PROMPT:
From the records below, give the number of lines that contain the string "north", without any other text.

SOURCE DATA:
═══

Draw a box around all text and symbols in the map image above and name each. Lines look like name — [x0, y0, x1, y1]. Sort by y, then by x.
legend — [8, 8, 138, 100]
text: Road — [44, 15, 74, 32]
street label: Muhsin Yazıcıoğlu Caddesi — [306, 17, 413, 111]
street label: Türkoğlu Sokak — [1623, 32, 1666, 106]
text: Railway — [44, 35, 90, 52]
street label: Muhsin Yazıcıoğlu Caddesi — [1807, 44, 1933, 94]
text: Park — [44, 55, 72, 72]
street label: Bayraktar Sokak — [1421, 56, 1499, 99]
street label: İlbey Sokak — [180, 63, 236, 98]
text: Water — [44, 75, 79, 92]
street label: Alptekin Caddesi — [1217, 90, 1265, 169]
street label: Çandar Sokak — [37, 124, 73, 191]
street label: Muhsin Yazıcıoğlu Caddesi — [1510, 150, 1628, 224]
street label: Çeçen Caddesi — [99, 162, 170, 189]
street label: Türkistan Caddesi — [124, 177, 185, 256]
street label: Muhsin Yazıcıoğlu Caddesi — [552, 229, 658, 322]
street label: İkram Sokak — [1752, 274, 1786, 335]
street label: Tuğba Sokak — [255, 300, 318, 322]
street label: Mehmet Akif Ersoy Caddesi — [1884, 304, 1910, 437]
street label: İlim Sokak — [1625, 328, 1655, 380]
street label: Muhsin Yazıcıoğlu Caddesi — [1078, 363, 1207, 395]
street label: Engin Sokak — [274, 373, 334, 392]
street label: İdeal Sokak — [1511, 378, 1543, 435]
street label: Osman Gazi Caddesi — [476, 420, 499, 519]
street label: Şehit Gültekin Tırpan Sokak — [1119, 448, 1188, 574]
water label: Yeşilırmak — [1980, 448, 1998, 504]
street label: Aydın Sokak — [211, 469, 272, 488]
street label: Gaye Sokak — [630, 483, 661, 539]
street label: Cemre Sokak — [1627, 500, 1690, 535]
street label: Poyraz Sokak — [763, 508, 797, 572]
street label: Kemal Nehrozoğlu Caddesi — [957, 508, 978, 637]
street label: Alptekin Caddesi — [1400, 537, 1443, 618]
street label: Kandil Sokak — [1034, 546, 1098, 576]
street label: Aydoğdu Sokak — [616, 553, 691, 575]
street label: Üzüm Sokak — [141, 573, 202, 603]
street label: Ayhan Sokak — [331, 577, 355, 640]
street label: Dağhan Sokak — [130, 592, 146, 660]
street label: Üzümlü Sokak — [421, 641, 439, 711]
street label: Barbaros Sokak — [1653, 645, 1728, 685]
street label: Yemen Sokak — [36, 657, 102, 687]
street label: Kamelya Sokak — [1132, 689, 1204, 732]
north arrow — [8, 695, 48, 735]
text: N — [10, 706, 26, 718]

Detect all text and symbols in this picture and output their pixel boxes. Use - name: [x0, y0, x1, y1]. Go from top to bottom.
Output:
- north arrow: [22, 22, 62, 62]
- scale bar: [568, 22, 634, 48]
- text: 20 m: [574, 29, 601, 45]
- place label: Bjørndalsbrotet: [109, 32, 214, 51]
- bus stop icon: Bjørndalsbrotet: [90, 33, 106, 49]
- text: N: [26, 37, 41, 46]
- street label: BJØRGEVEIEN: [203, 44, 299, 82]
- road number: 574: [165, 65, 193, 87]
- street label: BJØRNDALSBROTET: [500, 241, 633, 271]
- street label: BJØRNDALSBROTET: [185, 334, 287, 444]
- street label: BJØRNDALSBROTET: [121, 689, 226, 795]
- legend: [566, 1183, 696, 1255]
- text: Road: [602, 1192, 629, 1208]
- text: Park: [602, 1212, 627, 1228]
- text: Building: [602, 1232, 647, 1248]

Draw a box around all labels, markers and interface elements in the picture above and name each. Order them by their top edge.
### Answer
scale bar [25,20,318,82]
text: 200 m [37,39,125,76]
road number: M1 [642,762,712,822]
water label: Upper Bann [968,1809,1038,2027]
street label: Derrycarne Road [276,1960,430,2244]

═══

EXERCISE RESULT:
2